### [WORK INSTRUCTIONS]
Can you recast the lines as a JSON list of strings, one string per line and no blank lines, starting with the line that contains "common name: Dark blue pansy" and going on through the line that contains "scientific name: Ficinia nigrescens", both included?

(Excerpt from the dataset)
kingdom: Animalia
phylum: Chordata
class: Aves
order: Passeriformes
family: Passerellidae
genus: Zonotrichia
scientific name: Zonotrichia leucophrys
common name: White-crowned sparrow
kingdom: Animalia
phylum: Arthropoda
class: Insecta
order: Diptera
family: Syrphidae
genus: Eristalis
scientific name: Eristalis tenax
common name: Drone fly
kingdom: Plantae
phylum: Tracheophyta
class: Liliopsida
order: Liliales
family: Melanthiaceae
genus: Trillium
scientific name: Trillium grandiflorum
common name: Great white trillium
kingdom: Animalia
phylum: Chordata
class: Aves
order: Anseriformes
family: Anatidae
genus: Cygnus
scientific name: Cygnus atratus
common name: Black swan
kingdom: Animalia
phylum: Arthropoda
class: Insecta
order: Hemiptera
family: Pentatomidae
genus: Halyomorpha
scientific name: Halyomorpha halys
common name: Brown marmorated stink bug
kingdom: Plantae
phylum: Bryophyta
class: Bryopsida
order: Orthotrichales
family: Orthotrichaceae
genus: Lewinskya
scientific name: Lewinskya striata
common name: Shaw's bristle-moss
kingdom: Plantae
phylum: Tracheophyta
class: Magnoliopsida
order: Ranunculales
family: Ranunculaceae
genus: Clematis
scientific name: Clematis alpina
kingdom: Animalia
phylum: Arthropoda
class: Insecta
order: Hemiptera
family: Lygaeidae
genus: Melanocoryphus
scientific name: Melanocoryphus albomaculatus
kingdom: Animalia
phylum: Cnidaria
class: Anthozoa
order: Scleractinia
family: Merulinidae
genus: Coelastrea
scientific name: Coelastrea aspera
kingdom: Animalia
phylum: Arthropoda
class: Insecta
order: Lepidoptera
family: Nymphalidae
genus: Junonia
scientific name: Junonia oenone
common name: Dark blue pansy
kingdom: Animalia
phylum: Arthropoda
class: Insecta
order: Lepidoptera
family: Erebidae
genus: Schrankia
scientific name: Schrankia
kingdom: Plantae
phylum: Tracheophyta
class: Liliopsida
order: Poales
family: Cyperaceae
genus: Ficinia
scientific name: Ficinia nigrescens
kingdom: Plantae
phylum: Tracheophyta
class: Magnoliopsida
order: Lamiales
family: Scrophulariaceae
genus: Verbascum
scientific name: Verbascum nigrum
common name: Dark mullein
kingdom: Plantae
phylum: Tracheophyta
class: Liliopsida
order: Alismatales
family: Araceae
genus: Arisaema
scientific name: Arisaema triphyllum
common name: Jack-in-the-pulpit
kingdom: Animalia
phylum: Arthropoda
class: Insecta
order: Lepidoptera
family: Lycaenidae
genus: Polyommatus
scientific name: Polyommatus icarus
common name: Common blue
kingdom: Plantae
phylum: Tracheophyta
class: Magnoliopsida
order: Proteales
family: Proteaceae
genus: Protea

### [SOLVED PROBLEM]
[
  "common name: Dark blue pansy",
  "kingdom: Animalia",
  "phylum: Arthropoda",
  "class: Insecta",
  "order: Lepidoptera",
  "family: Erebidae",
  "genus: Schrankia",
  "scientific name: Schrankia",
  "kingdom: Plantae",
  "phylum: Tracheophyta",
  "class: Liliopsida",
  "order: Poales",
  "family: Cyperaceae",
  "genus: Ficinia",
  "scientific name: Ficinia nigrescens"
]